We plan to publish examples of multi-host inference that leverages LeaderWorkerSets - https://github.com/kubernetes-sigs/lws - which helps run ranked serving workloads across hosts. LeaderWorkerSet is how Google supports both TPU and GPU multi-host deployments - see https://github.com/kubernetes-sigs/lws/blob/main/config/samp... for an example.

Edit: Here is an example Kubernetes configuration running DeepSeek-R1 on vLLM multi-host using LeaderWorkerSet https://github.com/kubernetes-sigs/wg-serving/blob/main/serv.... This work would be integrated into llm-d.

rdli•5mo ago
This is really interesting. For SOTA inference systems, I've seen two general approaches:

* The "stack-centric" approach such as vLLM production stack, AIBrix, etc. These set up an entire inference stack for you including KV cache, routing, etc.

* The "pipeline-centric" approach such as NVidia Dynamo, Ray, BentoML. These give you more of an SDK so you can define inference pipelines that you can then deploy on your specific hardware.

It seems like LLM-d is the former. Is that right? What prompted you to go down that direction, instead of the direction of Dynamo?

qntty•5mo ago
It sounds like you might be confusing different parts of the stack. NVIDIA Dynamo for example supports vLLM as the inference engine. I think you should think of something like vLLM as more akin to GUnicorn, and llm-d as an application load balancer. And I guess something like NVIDIA Dynamo would be like Django.
smarterclayton•5mo ago
llm-d is intended to be three clean layers:

1. Balance / schedule incoming requests to the right backend

2. Model server replicas that can run on multiple hardware topologies

3. Prefix caching hierarchy with well-tested variants for different use cases

So it's a 3-tier architecture. The biggest difference with Dynamo is that llm-d is using the inference gateway extension - https://github.com/kubernetes-sigs/gateway-api-inference-ext... - which brings Kubernetes owned APIs for managing model routing, request priority and flow control, LoRA support etc.

rdli•5mo ago
I would think that that the NVidia Dynamo SDK (pipelines) is a big difference as well (https://github.com/ai-dynamo/dynamo/tree/main/deploy/sdk/doc...), or am I missing something?
smarterclayton•5mo ago
That's a good example - I can at least answer about why it's a difference: different target user.

As I understand the Dynamo SDK it is about simplifying and helping someone get started with Dynamo on Kubernetes.

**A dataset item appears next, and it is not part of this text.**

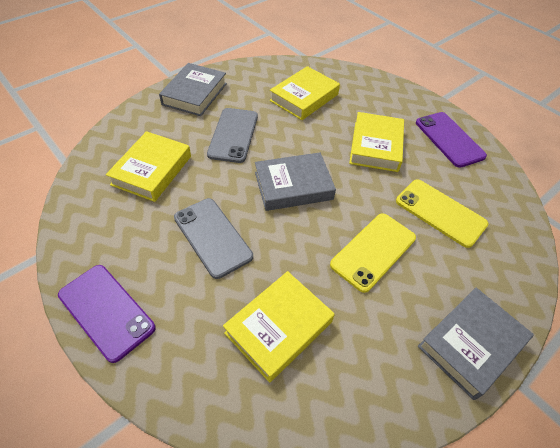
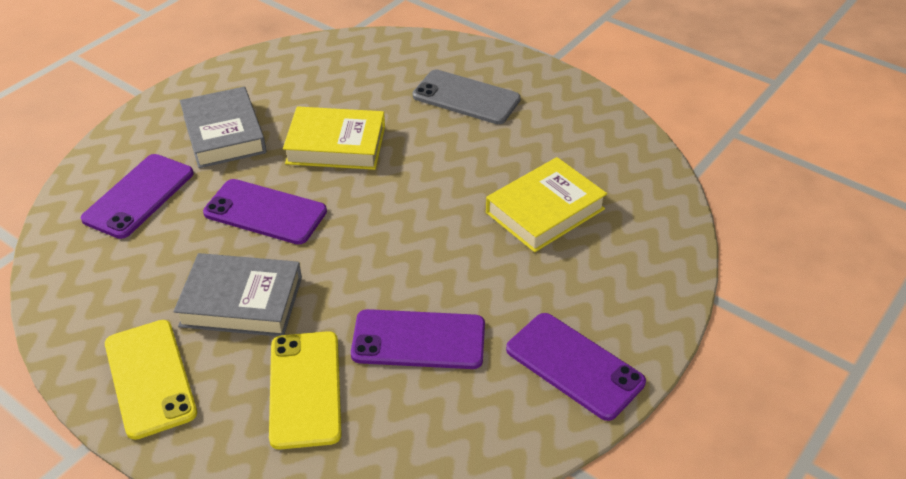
grey book: [159,63,227,116] [255,152,336,211] [418,288,534,400] = 3 -> [174,253,302,336] [180,87,266,168] = 2
grey phone: [174,198,253,279] [207,108,258,163] = 2 -> [413,70,521,124] = 1
purple phone: [58,265,156,363] [416,112,487,168] = 2 -> [81,154,194,239] [203,179,327,245] [351,309,485,369] [506,313,646,421] = 4
yellow book: [106,131,191,202] [223,271,335,382] [270,66,340,120] [349,112,404,172] = 4 -> [283,106,385,170] [486,157,607,252] = 2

From the user set we work with (large inference deployers) that is not a high priority - they already have mature deployment opinions or a set of tools that would not compose well with something like the Dynamo SDK. Their comfort level with Kubernetes is moderate to high - either they use Kubernetes for high scale training and batch, or they are deploying to many different providers in order to get enough capacity and need a standard orchestration solution.

llm-d focuses on helping achieve efficiency dynamically at runtime based on changing traffic or workload on Kubernetes - some of the things the Dynamo SDK encodes are static and upfront and would conflict with that objective. Also, large deployers with serving typically have significant batch and training and they are looking to maximize capacity use without impacting their prod serving. That requires the orchestrator to know about both workloads at some level - which Dynamo SDK would make more difficult.

rdli•5mo ago
In this analogy, Dynamo is most definitely not like Django. It includes inference aware routing, KV caching, etc. -- all the stuff you would need to run a modern SOTA inference stack.
qntty•5mo ago
You're right, I was confusing TensorRT with Dynamo. It looks like the relationship between Dynamo and vLLM is actually the opposite of what I was thinking -- Dynamo can use vLLM as a backend rather than vice versa.
Kemschumam•5mo ago
What would be the benefit of this project over hosting VLLM in Ray?